目录
项目背景
目标
方案一:下采样的方法训练模型
获取数据
数据预处理
检查是否有缺失值:
查看数据类型:
查看数据分布
方案二:smote(过采样)处理数据不平衡数据
获取数据
数据预处理
检查是否有缺失值:
查看数据类型:
不平衡数据处理
方法一:直接使用smote
方法二:利用SMOTE+undersampling解决数据不平衡
分割数据集:
方法1的数据集
方法2的数据集
模型训练
准备好算法API
交叉验证的函数
模型调优
网格搜索模型调优
计算各个指标:
集成算法
保存模型:
一批交易数据,数据总量28万,其中正常交易数据量占比99.83%,欺诈交易数据量仅占比0.17%。
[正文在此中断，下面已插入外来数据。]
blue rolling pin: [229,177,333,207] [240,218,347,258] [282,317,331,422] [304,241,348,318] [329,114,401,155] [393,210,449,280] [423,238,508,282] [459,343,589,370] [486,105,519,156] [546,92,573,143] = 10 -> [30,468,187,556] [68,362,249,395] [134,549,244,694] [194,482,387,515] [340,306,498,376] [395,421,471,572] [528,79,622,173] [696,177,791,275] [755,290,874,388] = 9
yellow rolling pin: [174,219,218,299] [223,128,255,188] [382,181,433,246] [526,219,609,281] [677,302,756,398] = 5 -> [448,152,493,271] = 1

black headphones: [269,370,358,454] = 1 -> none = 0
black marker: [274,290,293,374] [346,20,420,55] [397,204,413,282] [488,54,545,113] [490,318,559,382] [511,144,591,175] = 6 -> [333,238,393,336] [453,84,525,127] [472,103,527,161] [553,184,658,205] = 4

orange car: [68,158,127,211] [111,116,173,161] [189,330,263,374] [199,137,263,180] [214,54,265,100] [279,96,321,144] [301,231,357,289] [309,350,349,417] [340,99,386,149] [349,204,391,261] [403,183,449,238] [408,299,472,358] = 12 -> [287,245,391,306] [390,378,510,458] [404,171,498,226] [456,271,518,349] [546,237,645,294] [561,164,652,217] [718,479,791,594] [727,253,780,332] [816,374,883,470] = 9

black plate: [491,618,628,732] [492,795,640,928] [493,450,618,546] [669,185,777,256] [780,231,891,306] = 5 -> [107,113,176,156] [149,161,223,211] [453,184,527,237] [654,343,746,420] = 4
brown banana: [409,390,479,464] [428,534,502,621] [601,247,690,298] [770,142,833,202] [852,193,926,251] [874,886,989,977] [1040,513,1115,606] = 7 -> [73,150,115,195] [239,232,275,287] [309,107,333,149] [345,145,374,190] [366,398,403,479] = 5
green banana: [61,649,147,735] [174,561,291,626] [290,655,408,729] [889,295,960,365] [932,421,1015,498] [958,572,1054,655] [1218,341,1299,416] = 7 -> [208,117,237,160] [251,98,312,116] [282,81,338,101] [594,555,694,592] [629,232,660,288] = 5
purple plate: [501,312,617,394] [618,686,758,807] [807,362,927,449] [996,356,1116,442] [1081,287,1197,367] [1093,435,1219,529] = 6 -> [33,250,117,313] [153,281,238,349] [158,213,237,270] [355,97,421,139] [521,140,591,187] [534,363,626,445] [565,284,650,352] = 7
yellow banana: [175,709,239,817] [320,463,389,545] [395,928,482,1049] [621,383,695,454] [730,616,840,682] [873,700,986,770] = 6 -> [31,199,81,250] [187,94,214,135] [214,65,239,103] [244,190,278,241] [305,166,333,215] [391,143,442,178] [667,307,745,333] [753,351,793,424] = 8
训练出一个模型,能判断出交易数据是正常数据还是欺诈数据
import pandas as pd
import numpy as np
import seaborn as sns
import matplotlib.pyplot as plt
import time
import warnings
warnings.filterwarnings('ignore')
# 加载数据文件
df = pd.read_csv("creditcard.csv")
# 查看数据内容
df.head()
上图可以看到,数据除了Amount外,都经过了标准化处理
# 检查是否有空置
df.isnull().sum()
没有缺失值的情况
# 查看数据类型
df.dtypes
# 查看Class分布
labels = ['Not Fraud', 'Fraud'] # 标签
size = df['Class'].value_counts() # 统计class的类别数量
colors = ['lightgreen', 'orange'] # 颜色
explode = [0, 0.1] # 饼图突出
plt.figure(figsize=(9,9)) # 画布大小
plt.pie(size, colors=colors, explode=explode, labels=labels, shadow=True, autopct='%.2f%%') # 饼图参数设置
plt.axis('off') # 关闭坐标轴
plt.title("Data Distribution") # 标题
plt.legend() # 显示标签
plt.show() # 显示
这里可以看到欺诈数据占比非常小,如果使用下采样的方法训练模型,有非常大的概率出现过拟合的现象,导致模型泛化能力差,这时候第一个方案可以停下。
如果不处理不平衡数据,用这些数据来训练,模型往往只会学到分辨样本多的类别,而少数类别因为学习的数据量过少,无法准确预测。
import pandas as pd
import numpy as np
import seaborn as sns
import matplotlib.pyplot as plt
import time
import warnings
warnings.filterwarnings('ignore')
# 加载数据文件
df = pd.read_csv("creditcard.csv")
# 查看数据内容
df.head()
上图可以看到,数据除了Amount外,都经过了标准化处理
对Amount进行标准化处理
from sklearn.preprocessing import StandardScaler
df['scaled_amount'] = StandardScaler().fit_transform(df['Amount'].values.reshape(-1,1)) # 金额归一化
df['scaled_time'] = StandardScaler().fit_transform(df['Time'].values.reshape(-1,1)) # 时间归一化
df.drop(['Amount', 'Time'], axis=1, inplace=True) # 删除原始的数据列
# 检查是否有空置
df.isnull().sum()
没有缺失值的情况
# 查看数据类型
df.dtypes
这里我们提出一个想法,不管是对数据进行过采样还是欠采样,都是去平衡两类数据,那么我们可以尝试在用单纯的smote的同时,再创建一组数据集,对少数样本过采样,多数样本下采样,分别训练,查看效果。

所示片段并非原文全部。